A paciência do jovem já estava no fim, apesar de tudo aquilo visto, não conseguia acreditar nas palavras de alguém como Azrael.
— Naquele dia, nesse mesmo lugar, você tava do lado do Vassalo da Morte, você aprontou colocando o Sigilo no meu corpo pra ele reviver, eu só voltei pro passado por sua culpa! Vai pro inferno!
— Entendo que não há de perdoar-me tão fácil, mas entenda que eu estava desesperado. Imaginei que, se revivesse o Vassalo, ele poderia destruir os Fragmentos de todos os deuses…
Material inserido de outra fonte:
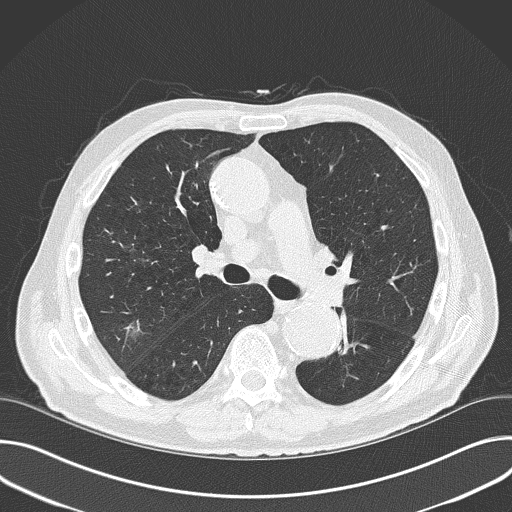
Low-dose screening chest CT, one axial slice. Position 99 of 177 along the scan axis. Reconstruction kernel B50f. 120 kVp. Lung window (W 1500 / L -600 HU). 2 mm slice thickness. 512 × 512 image matrix.
Outlined on this slice (manually delineated by an expert):
- lesion 1 (tumor, upper lobe of right lung): bounding box (x1, y1, x2, y2) in pixels: (130, 328, 139, 329)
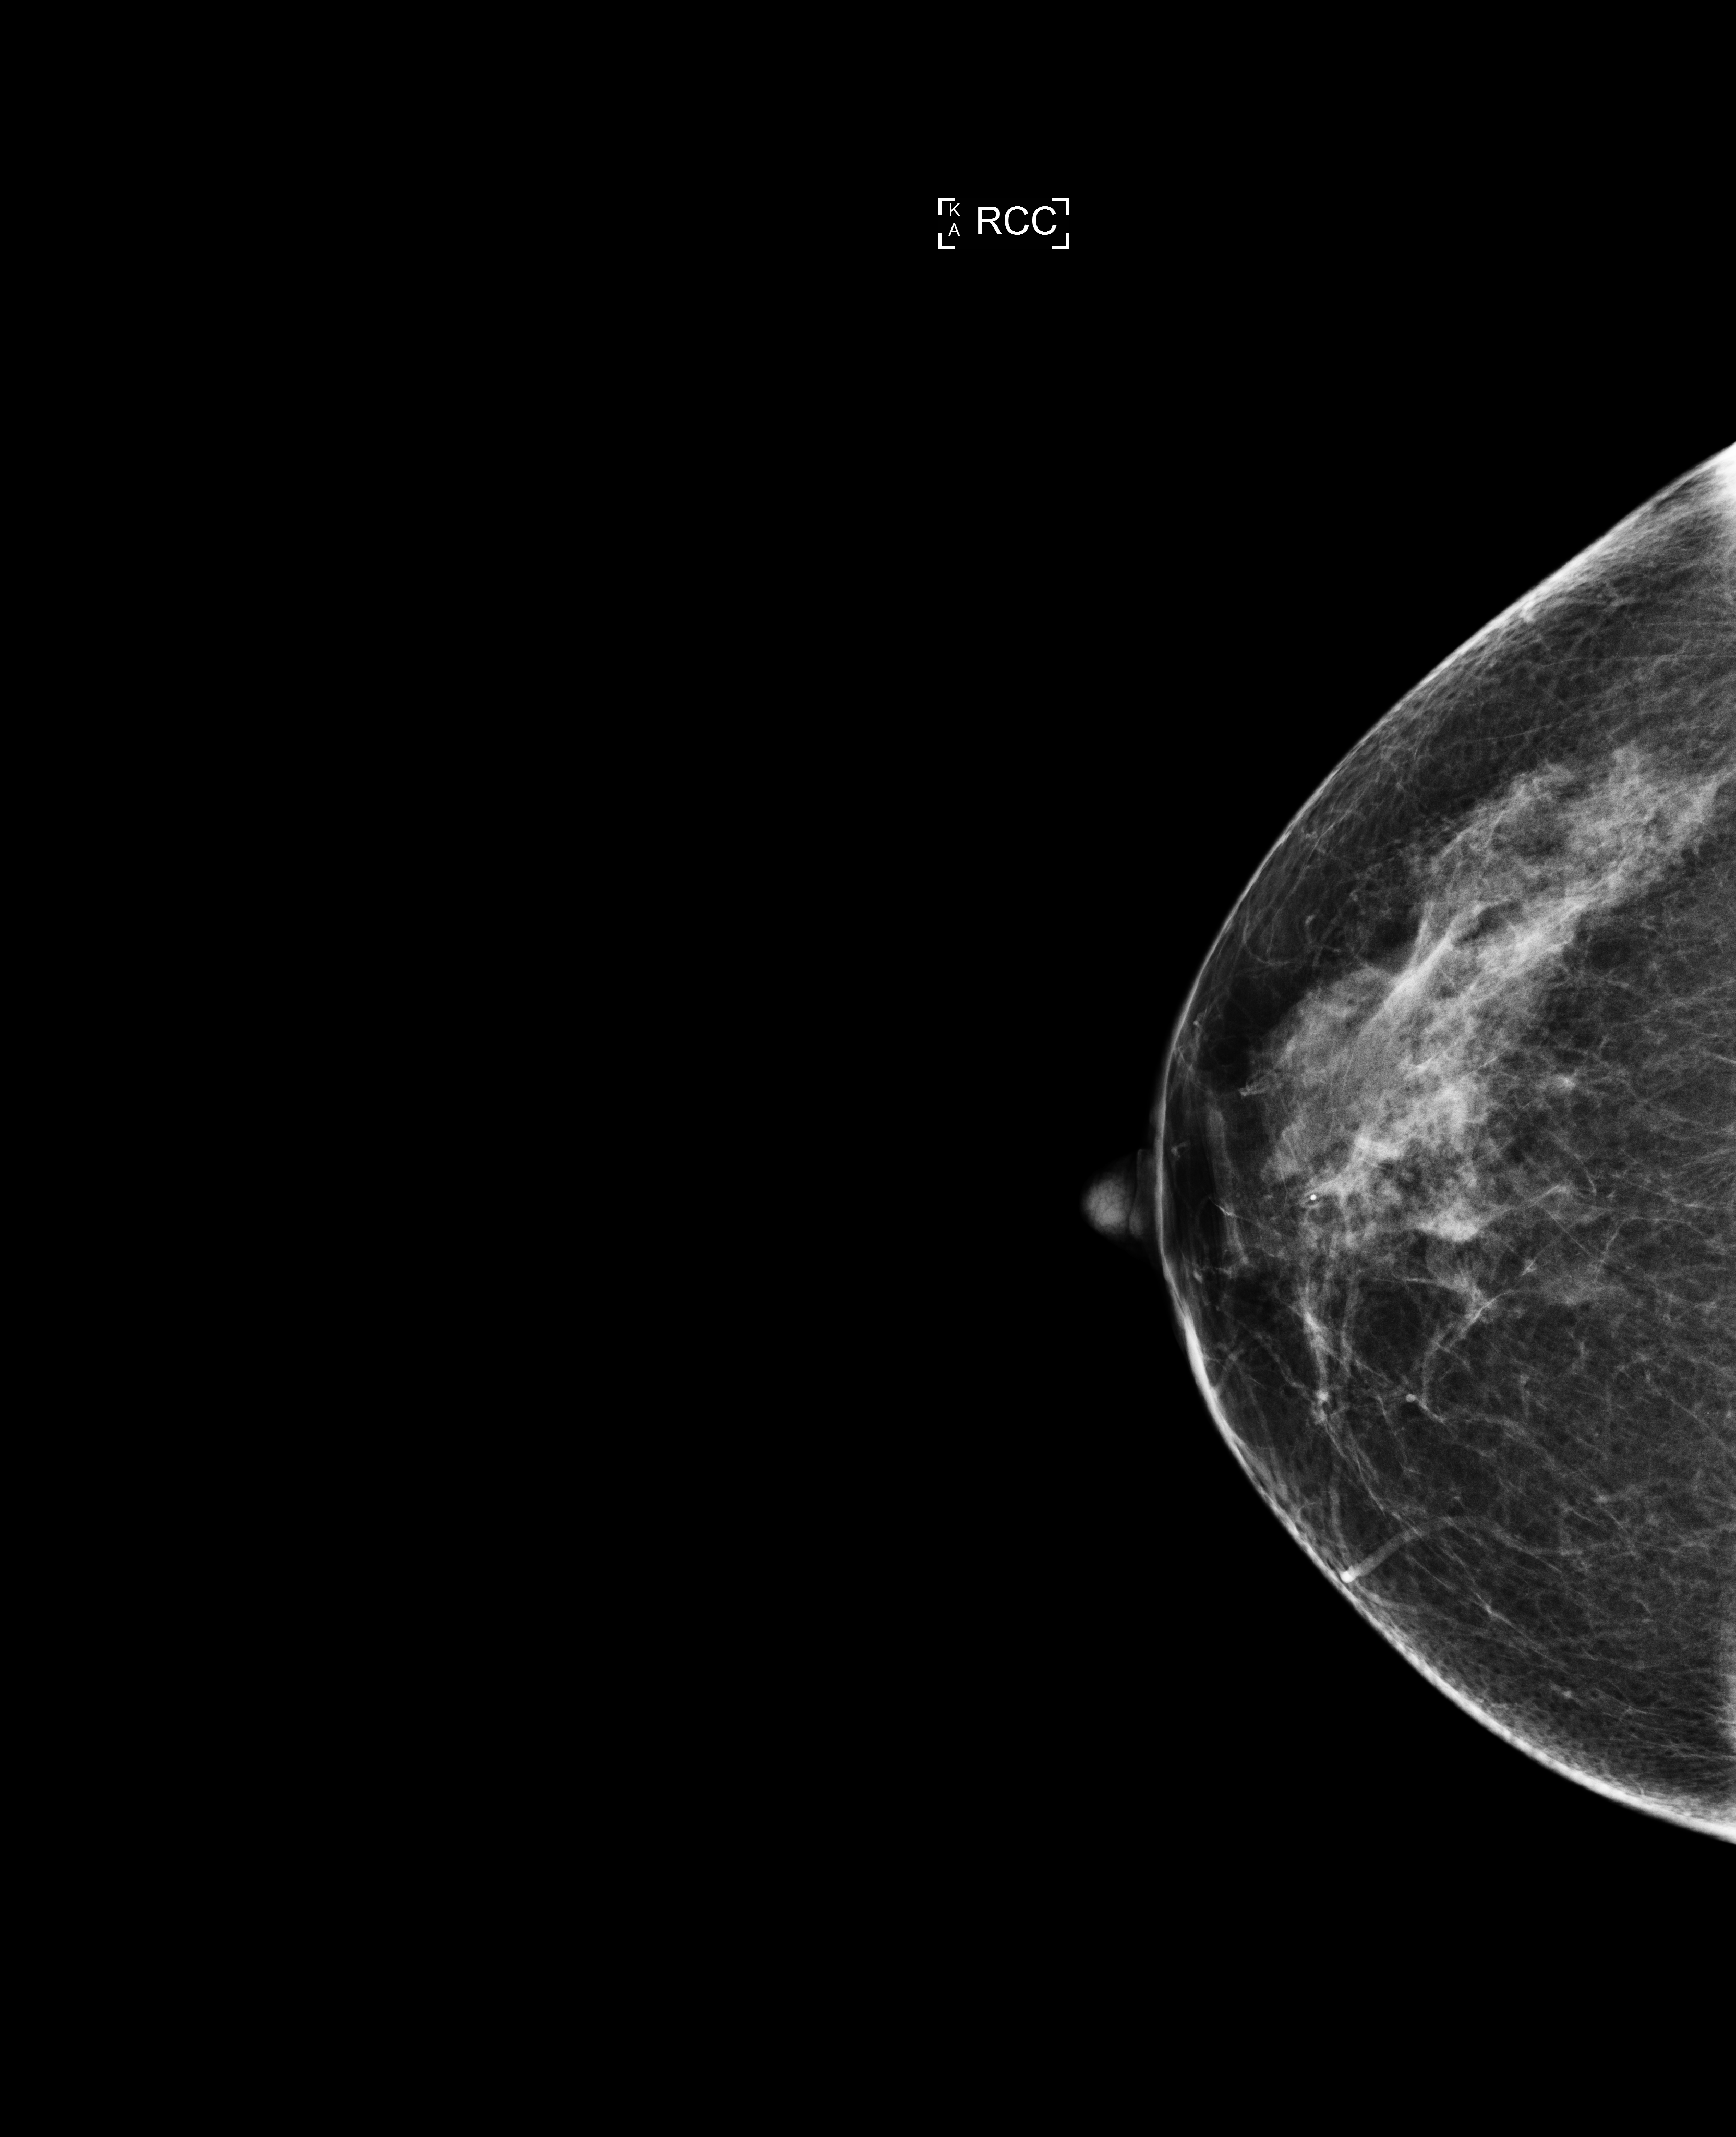
Annual screening mammography examination. Patient: female, 52 years.
Image type: full-field digital mammogram. Breast: right. Projection: craniocaudal (CC) view.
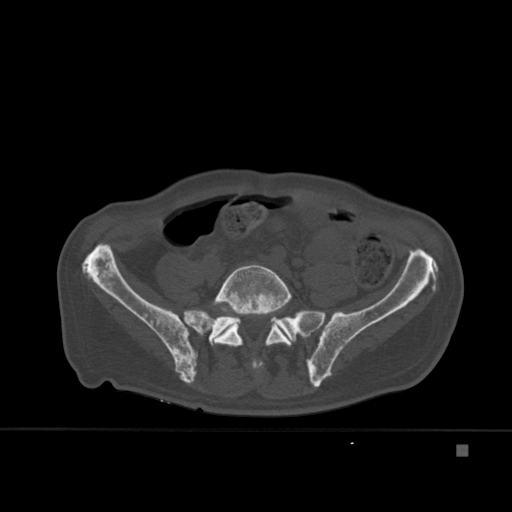
CT including the spine, one axial slice. Slice 98 of 451 in the series (ordered by position). Bone window (W 1800 / L 400 HU). 1.5 mm slice thickness. 512 × 512 image matrix, field of view 378 × 378 mm. Male patient, age 75 years. From the clinical record (not read from this slice): primary cancer: prostate.
Annotated regions visible in this slice (semi-automatically segmented with operator editing):
- L5 vertebra: bounding box [x1, y1, x2, y2] px = [212, 264, 292, 369]
- T7 vertebra: [216, 300, 241, 330]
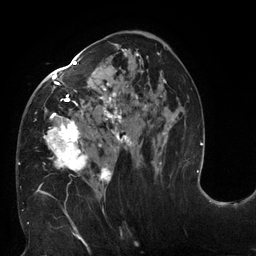
Breast MRI (dynamic contrast-enhanced), one axial slice. Slice 72 of 132 in the series (ordered by position). Cropped to one breast. Dynamic contrast-enhanced series, time point 2 of 6 at this slice position (early post-contrast). 3 T. TE 2.7 ms, TR 6 ms. 256 × 256 image matrix, field of view 215 × 215 mm. Female patient.
Annotated regions visible in this slice (semi-automatic segmentation, software-assisted and operator-edited):
- enhancing-tissue mask used for the functional tumour volume (all voxels passing the contrast-enhancement thresholds inside the analysis volume; usually the tumour): box from (x=18, y=44) to (x=168, y=198) px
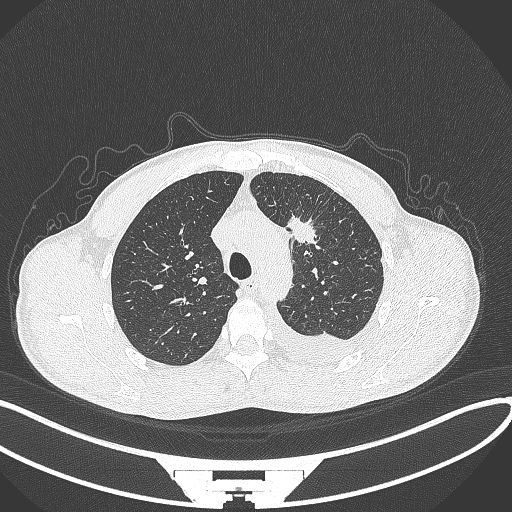
Chest CT, one axial slice. Lung window (W 1500 / L -600 HU). 512 × 512 image matrix, field of view 400 × 400 mm. Patient: male, 49 years. From the clinical record (not read from this slice): clinical TNM (as recorded): T1c N1 M1.
Outlined on this slice (bounding box drawn by a radiologist):
- lung tumour (recorded histology: adenocarcinoma): bounding box <282,214,320,253> (left, top, right, bottom; pixels)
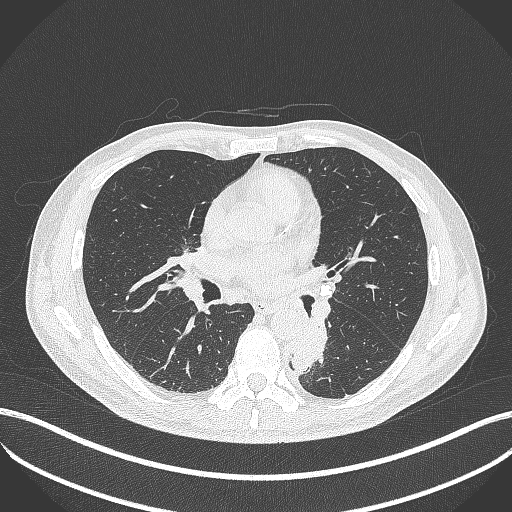
Chest CT, one axial slice; slice 215 of 451 in the series (ordered by position); 120 kVp; lung window (W 1500 / L -600 HU); 1 mm slice thickness; 512 × 512 image matrix, field of view 400 × 400 mm. Patient: male, 72 years. From the clinical record (not read from this slice): clinical TNM (as recorded): T2b N0 M1.
Annotated regions visible in this slice (bounding box drawn by a radiologist):
- lung tumour (recorded histology: adenocarcinoma): bounding box (x1, y1, x2, y2) in pixels: (289, 316, 335, 374)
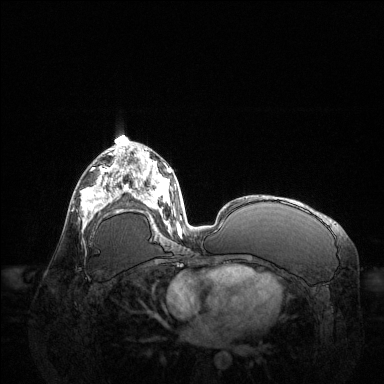
Breast MRI (dynamic contrast-enhanced), one axial slice. Slice 69 of 144 in the series (ordered by position). Dynamic contrast-enhanced series, time point 2 of 6 at this slice position (early post-contrast). 1.5 T. TE 1.6 ms, TR 4.6 ms. 1.2 mm slice thickness. 384 × 384 image matrix, field of view 400 × 400 mm. Female patient.
Outlined on this slice (semi-automatic segmentation, software-assisted and operator-edited):
- enhancing-tissue mask used for the functional tumour volume (all voxels passing the contrast-enhancement thresholds inside the analysis volume; usually the tumour): box from (x=81, y=168) to (x=123, y=225) px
— Mesmo que a consequência disso fosse destruir o mundo? Que diferença faz o mundo ser destruído pelo Vassalo da Morte ou por um dos três deuses?! — berrou Kurone, tentava conter aquela fúria, mas era uma tarefa dura sem Annie.
— Existem coisas piores que a morte. Prefiro ver os inocentes sendo mortos do que torturados. Tu não viste! A Primeira Era era o verdadeiro inferno, ela não tinha motivos para passar por aquele tormento… por isso…
Estava pronto para avançar e dar um soco com toda a sua força em Azrael, mesmo sabendo que seria uma idiotice, mas parou ao ver aquela atitude inesperada.
Quase tocando o chão, estava a cabeça do Anjo Caído. Esse ser estava realmente se curvando perante um humano?
— Eu pedirei a ti uma última vez. Por favor, Kurone Nakano, ajude-me a destruir os Fragmentos de Érebos, não sou ninguém para pedir a tua confiança, mas posso garantir que, se assim fizeres, tanto Loright quanto Luminus estarão a salvo… o destino… sim, o traiçoeiro destino! O maldito destino deles poderá mudar a depender da tua resposta. Tornar-te tu o meu Vassalo!